In late twentieth century, the image of the cyborg as a being who is neither human nor a machine. Cyborg is not a robot.
The true story of the first Cyborg
Beyond the imagery of any science fiction, Kevin Warwick is perhaps the most important figure in the development of a true union between human and machine. On August 24th, 1998 Warwick held the Cyborg 1.0 experiment, a chip RFID – which was implanted under the skin with which he was able to control doors, lights, heaters and computers only by the signal emitted by the chip. A second experiment, more importantly, was the Cyborg 2.0 on March 14th, 2004; a more complex chip was implanted into Warwick’s nervous system by means of which he was connected to the Internet at Columbia University in New York and managed to move a robotic arm located at the University in United Kingdom. In addition, he also introduced his wife a microchip with the objective of creating some kind of telepathy or empathy allowing the first purely electronic communication between two human nervous systems. After these Cyborg experiments, no one find any kind of damage or interference to the nervous system, which determined that Cyborg is in success.

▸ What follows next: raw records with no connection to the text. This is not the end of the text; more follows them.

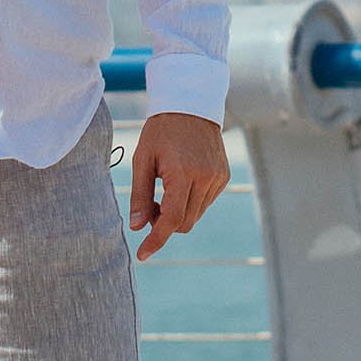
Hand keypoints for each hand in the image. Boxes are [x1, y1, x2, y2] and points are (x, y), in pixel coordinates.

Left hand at [129, 111, 229, 259]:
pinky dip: (190, 202)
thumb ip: (140, 195)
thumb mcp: (142, 159)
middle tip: (150, 207)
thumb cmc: (161, 131)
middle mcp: (205, 177)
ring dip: (178, 213)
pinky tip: (182, 182)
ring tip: (165, 191)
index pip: (171, 219)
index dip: (156, 240)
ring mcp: (217, 177)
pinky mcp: (223, 176)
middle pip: (184, 222)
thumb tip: (138, 228)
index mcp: (183, 173)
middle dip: (165, 224)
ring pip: (195, 215)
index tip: (143, 255)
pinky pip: (205, 203)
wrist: (190, 105)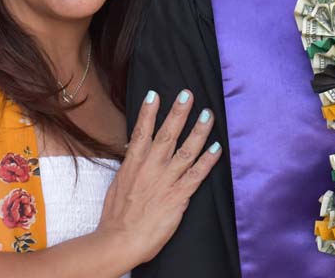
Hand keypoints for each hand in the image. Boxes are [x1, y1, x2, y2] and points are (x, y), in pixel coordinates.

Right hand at [95, 89, 221, 268]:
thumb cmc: (117, 215)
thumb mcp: (119, 183)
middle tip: (188, 94)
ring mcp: (166, 181)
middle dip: (178, 113)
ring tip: (208, 114)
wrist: (120, 240)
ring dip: (199, 131)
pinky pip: (197, 174)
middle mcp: (151, 168)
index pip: (141, 132)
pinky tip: (217, 147)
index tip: (155, 94)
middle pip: (167, 135)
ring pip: (186, 150)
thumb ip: (132, 166)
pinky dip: (208, 160)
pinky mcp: (179, 196)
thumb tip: (136, 150)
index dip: (149, 112)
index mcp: (134, 164)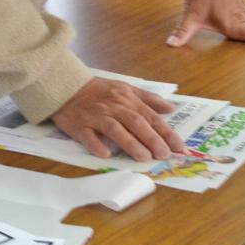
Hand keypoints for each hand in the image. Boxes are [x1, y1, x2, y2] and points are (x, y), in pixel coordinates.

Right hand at [50, 77, 188, 160]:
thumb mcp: (126, 88)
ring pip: (115, 129)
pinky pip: (88, 136)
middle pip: (135, 122)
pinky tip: (106, 154)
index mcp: (127, 99)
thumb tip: (171, 109)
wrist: (66, 87)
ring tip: (143, 157)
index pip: (150, 116)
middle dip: (152, 139)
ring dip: (130, 143)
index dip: (166, 132)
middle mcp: (114, 107)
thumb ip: (149, 99)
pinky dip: (97, 145)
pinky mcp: (79, 125)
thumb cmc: (99, 91)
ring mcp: (96, 116)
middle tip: (164, 154)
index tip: (178, 146)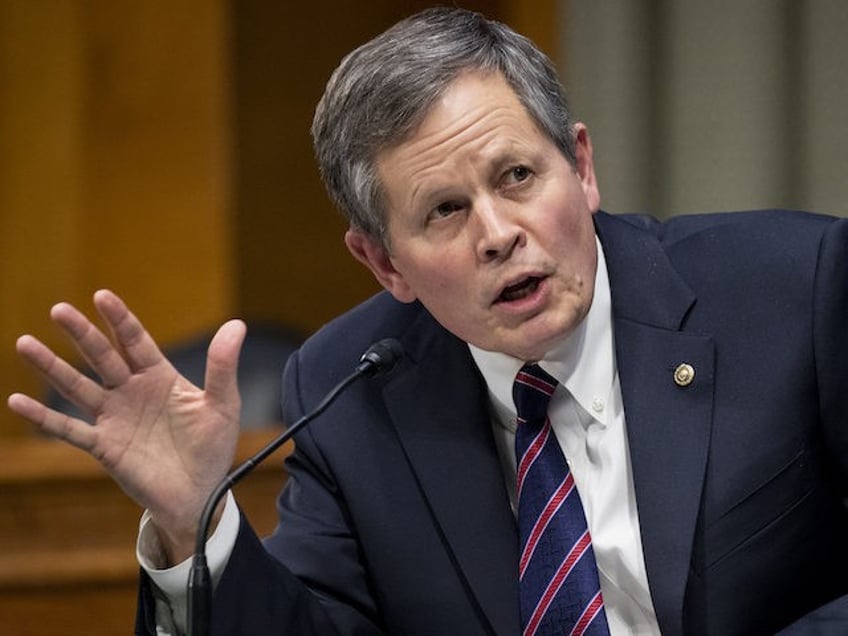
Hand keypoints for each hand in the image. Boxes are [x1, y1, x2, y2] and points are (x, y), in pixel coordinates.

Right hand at [7, 290, 245, 562]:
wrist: (200, 494)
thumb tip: (236, 324)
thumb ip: (222, 367)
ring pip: (78, 386)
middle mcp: (132, 392)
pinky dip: (45, 417)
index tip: (102, 296)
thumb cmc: (212, 447)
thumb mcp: (223, 405)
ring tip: (25, 343)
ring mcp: (115, 418)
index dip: (119, 319)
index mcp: (160, 377)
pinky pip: (70, 430)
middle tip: (59, 309)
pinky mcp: (105, 447)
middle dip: (82, 333)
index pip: (135, 341)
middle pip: (102, 357)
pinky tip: (17, 401)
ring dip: (52, 367)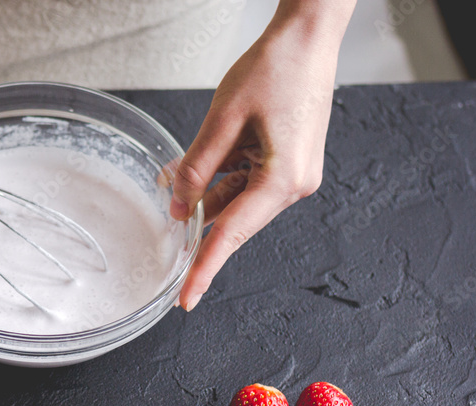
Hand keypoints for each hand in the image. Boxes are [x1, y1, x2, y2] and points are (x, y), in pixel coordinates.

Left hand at [169, 1, 354, 310]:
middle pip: (235, 221)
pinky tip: (195, 174)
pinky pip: (247, 184)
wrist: (308, 37)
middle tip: (166, 229)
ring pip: (237, 202)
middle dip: (198, 223)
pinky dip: (220, 180)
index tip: (186, 298)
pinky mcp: (289, 163)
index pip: (231, 236)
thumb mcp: (222, 120)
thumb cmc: (276, 69)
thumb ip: (196, 169)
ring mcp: (294, 175)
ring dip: (206, 197)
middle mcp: (294, 185)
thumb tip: (178, 207)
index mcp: (283, 180)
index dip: (204, 268)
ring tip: (174, 181)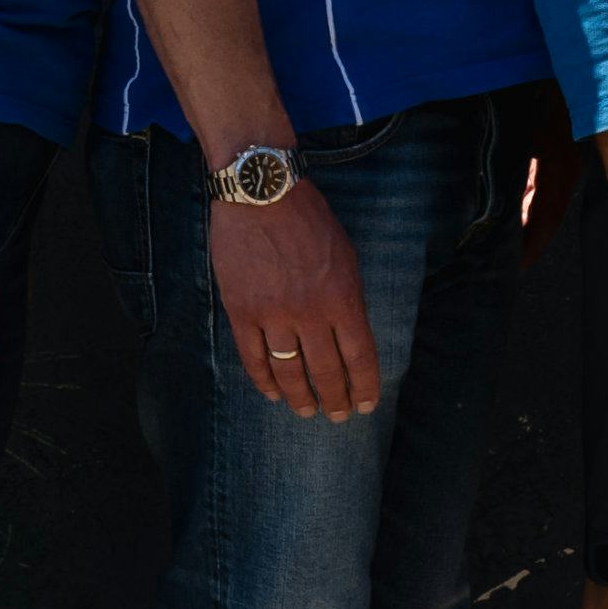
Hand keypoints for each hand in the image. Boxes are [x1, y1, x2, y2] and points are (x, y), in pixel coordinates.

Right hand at [212, 170, 378, 420]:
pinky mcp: (242, 311)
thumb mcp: (346, 255)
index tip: (365, 405)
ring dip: (300, 397)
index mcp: (342, 298)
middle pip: (326, 371)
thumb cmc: (309, 218)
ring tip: (307, 410)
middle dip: (335, 399)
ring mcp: (273, 314)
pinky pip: (253, 357)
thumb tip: (350, 336)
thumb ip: (348, 298)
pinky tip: (272, 393)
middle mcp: (310, 313)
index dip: (364, 387)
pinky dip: (263, 380)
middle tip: (337, 415)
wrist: (261, 193)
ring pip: (289, 371)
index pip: (359, 357)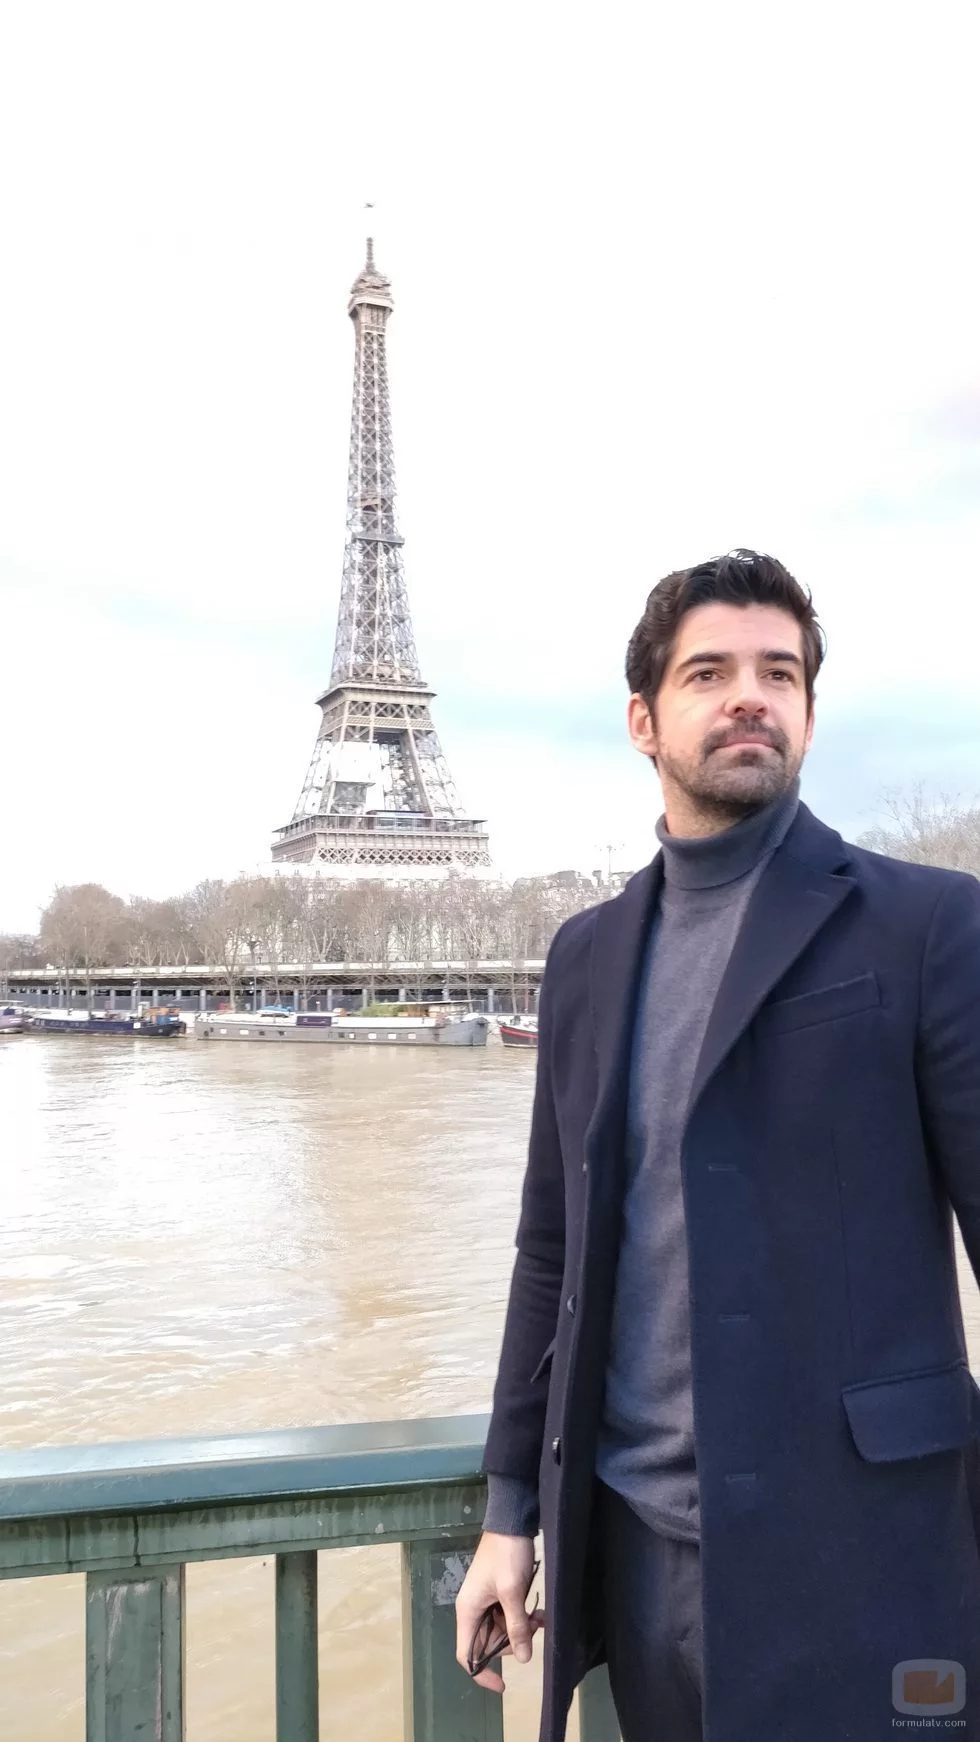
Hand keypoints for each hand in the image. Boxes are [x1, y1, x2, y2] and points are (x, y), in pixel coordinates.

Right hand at [455, 1532, 545, 1693]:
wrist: (511, 1520)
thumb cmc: (506, 1555)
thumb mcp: (512, 1592)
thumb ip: (516, 1626)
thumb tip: (523, 1659)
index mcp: (468, 1611)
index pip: (466, 1654)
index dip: (482, 1673)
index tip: (502, 1685)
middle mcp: (474, 1609)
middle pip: (488, 1644)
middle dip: (511, 1645)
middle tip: (531, 1633)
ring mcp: (487, 1601)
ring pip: (502, 1631)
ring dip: (521, 1630)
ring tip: (539, 1619)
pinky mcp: (500, 1593)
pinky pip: (510, 1616)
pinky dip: (524, 1618)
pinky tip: (539, 1613)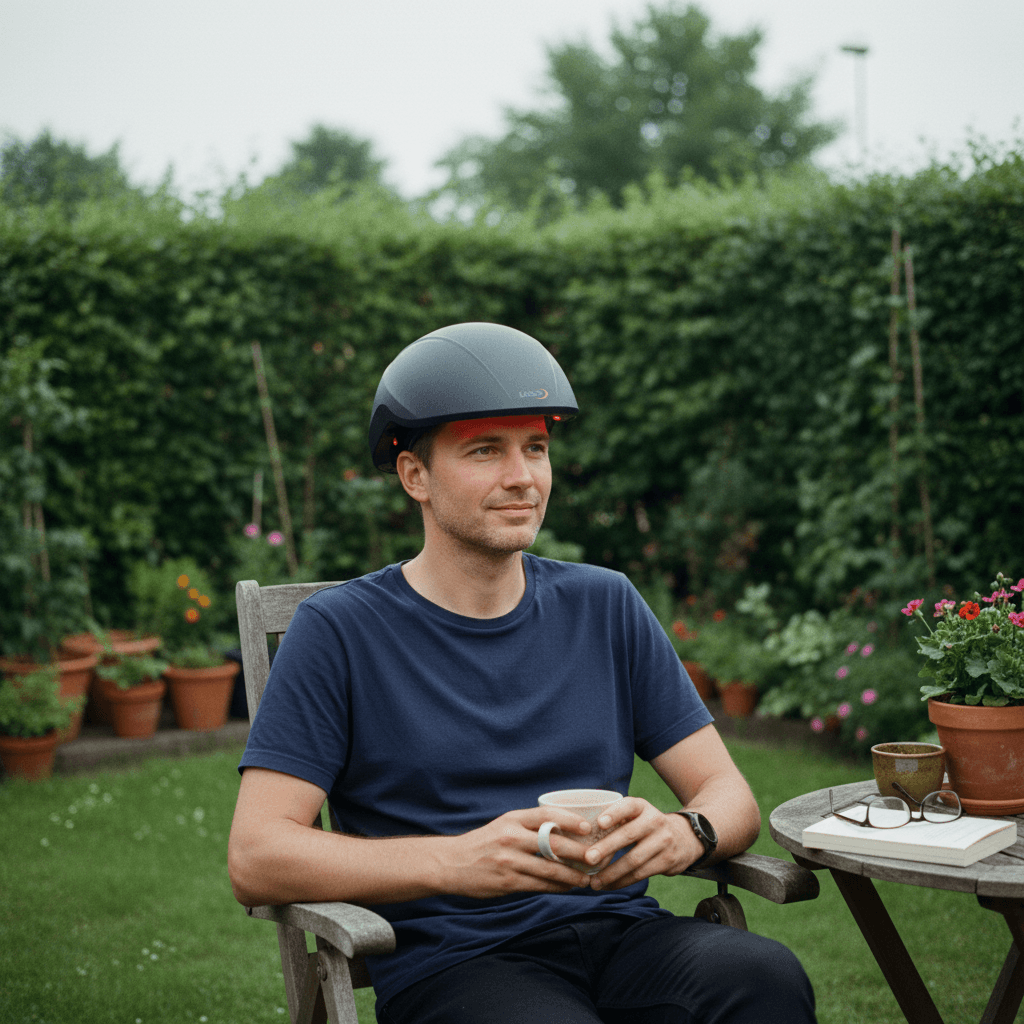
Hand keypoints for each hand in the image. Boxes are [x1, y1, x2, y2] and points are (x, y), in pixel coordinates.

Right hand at [442, 807, 594, 898]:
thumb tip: (564, 831)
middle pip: (554, 844)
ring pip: (550, 869)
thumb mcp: (504, 825)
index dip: (570, 820)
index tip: (589, 828)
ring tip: (587, 879)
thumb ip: (529, 827)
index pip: (547, 815)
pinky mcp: (507, 882)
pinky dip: (557, 887)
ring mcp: (509, 861)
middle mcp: (511, 837)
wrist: (451, 863)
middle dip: (580, 852)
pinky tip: (567, 888)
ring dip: (572, 876)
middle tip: (598, 857)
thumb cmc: (484, 843)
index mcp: (512, 819)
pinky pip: (539, 886)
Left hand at [584, 798, 703, 891]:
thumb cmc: (646, 826)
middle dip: (606, 848)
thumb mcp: (637, 815)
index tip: (599, 823)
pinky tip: (608, 885)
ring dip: (612, 873)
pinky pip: (641, 874)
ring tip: (594, 882)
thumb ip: (616, 820)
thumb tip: (579, 835)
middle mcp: (654, 821)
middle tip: (588, 859)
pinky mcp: (667, 861)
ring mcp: (663, 841)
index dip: (614, 814)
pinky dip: (622, 882)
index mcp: (642, 807)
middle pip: (628, 835)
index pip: (628, 806)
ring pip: (634, 860)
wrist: (685, 837)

"We aren't white or black, we are orange" - Cyborg Neil Harbisson
In 2004, British artist Neil Harbisson, co-created and install a eyeborg (eye + Cyborg) to listen to the colors around him. At the same year, British government banned his British passport renewal – Harbisson began a campaign to defend his rights as a cyborg and justified that the electronic eye is not an electronic device, but part of his body and extension of his senses. After weeks of correspondence, including letters from his doctor, his electronic eye was finally accepted as part of his body and his photo with eyeborg included in the passport – yes, he is the first Cyborg who is accepted officially.
Cyborg Foundation is the world’s first international organization dedicated to helping humans to become cyborgs. The foundation was created in 2010 by Cyborg Neil Harbisson in response to the many letters and emails received from people interested in becoming a cyborg. The main objectives of the Cyborg foundation are to extend the senses and human capacity by creating and applying cybernetic body extensions, promote the use of cybernetics in cultural events and defend the rights of any cyborg.